* [Document segment]:
Publicity poster of Rahat Kazmi’s film
Publicity poster of Rahat Kazmi’s film

A picture is worth a thousand words. In the case of Indian filmmaker (not to be confused with the Pakistani actor) Rahat Kazmi’s 2018 film Lihaaf: The Quilt, based on Ismat Chughtai’s controversial short story of the same name, the production’s publicity poster says perhaps more than a thousand words.

Kazmi’s Lihaaf has little bearing to Chughtai’s story. The intensely sexualised poster shows two sets of fair and lovely feet, adorned with paazeb [anklets], languidly intertwined. A very titillating, sensual, consensual and egalitarian image — you can’t tell which feet belong to the whiter-than-white mistress and which to the very dark maid. The poster brims with confidence and choice; a loud, proud statement about LGBTQ’s arrival on the Indian cinema screen. The plush, ruby red quilt on which the feet are presented may be Kazmi’s Lihaaf, but it is certainly not ‘Lady Changez’s’ quilt.

* [Provided information]:
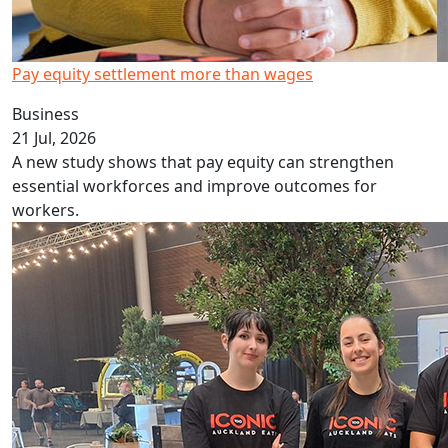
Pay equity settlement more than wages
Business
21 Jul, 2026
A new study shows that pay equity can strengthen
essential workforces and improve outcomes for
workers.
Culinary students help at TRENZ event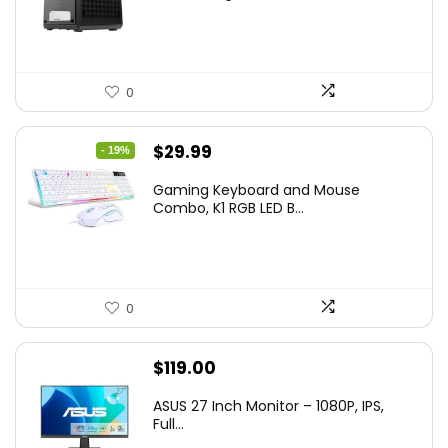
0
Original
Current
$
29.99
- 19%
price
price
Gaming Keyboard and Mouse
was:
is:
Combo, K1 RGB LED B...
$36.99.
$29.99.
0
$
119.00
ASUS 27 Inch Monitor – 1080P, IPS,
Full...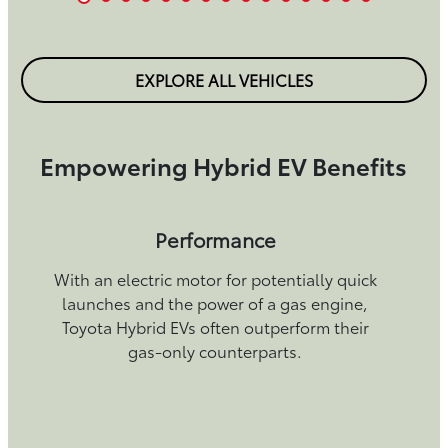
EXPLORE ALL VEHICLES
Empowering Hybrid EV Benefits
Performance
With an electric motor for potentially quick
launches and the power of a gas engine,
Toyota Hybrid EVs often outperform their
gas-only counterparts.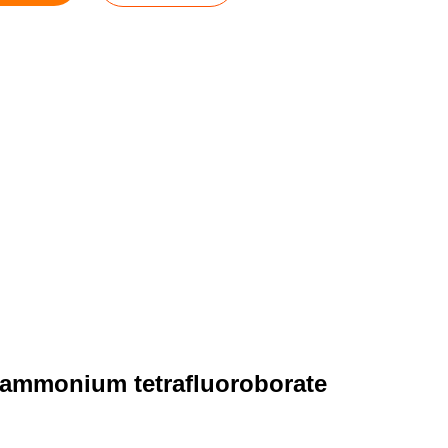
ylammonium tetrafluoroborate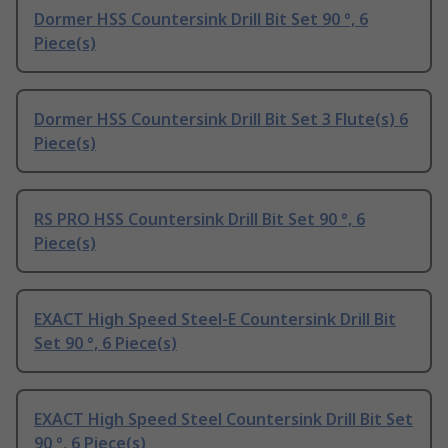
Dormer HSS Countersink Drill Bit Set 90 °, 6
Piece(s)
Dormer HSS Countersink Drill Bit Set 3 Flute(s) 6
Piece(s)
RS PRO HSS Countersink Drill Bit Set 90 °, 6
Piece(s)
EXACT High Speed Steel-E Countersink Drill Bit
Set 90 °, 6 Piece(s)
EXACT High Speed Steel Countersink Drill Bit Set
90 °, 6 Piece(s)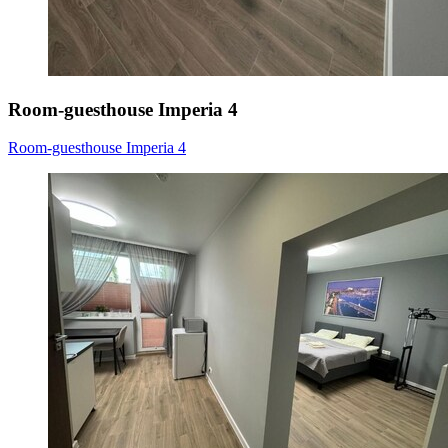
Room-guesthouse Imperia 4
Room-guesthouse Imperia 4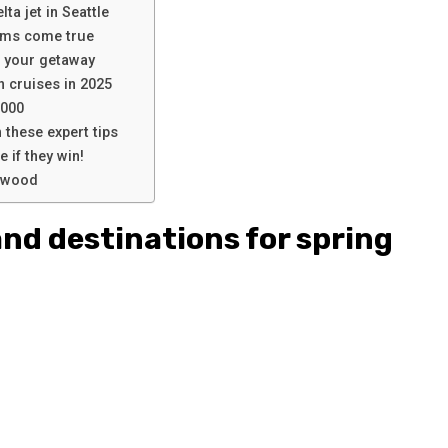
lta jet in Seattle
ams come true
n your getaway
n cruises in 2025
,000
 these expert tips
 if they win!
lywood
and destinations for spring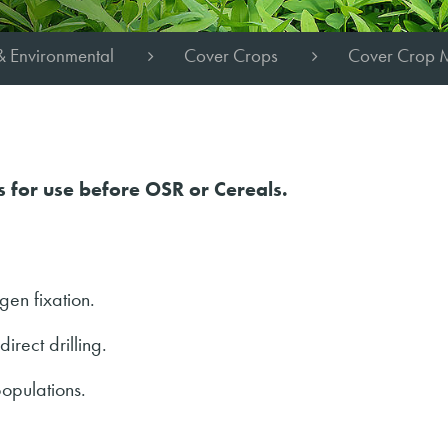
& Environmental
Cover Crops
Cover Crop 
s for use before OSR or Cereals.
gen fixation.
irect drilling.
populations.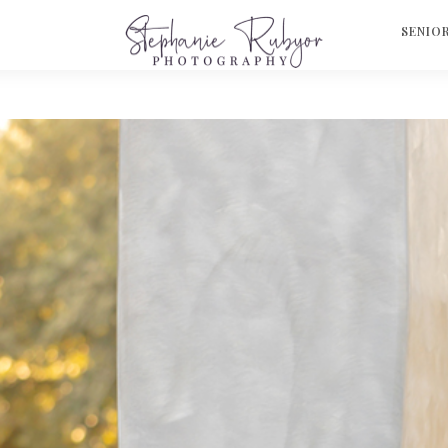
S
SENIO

* [Required tasks]:
1. According to the Lihaaf poster text, why does the poster's image come across as egalitarian? Answer in one to three sentences.
2. Update the Lihaaf poster text from "Kazmi’s Lihaaf has" to "not ‘Lady Changez’s’ quilt.", putting "deep blue" in place of "ruby red".
Base your answers only on the Lihaaf poster text.

* [Results in order]:
1. The two pairs of feet give no sign of who is who. You can't tell which feet belong to the whiter-than-white mistress and which belong to the very dark maid.

2.
Kazmi’s Lihaaf has little bearing to Chughtai’s story. The intensely sexualised poster shows two sets of fair and lovely feet, adorned with paazeb [anklets], languidly intertwined. A very titillating, sensual, consensual and egalitarian image — you can’t tell which feet belong to the whiter-than-white mistress and which to the very dark maid. The poster brims with confidence and choice; a loud, proud statement about LGBTQ’s arrival on the Indian cinema screen. The plush, deep blue quilt on which the feet are presented may be Kazmi’s Lihaaf, but it is certainly not ‘Lady Changez’s’ quilt.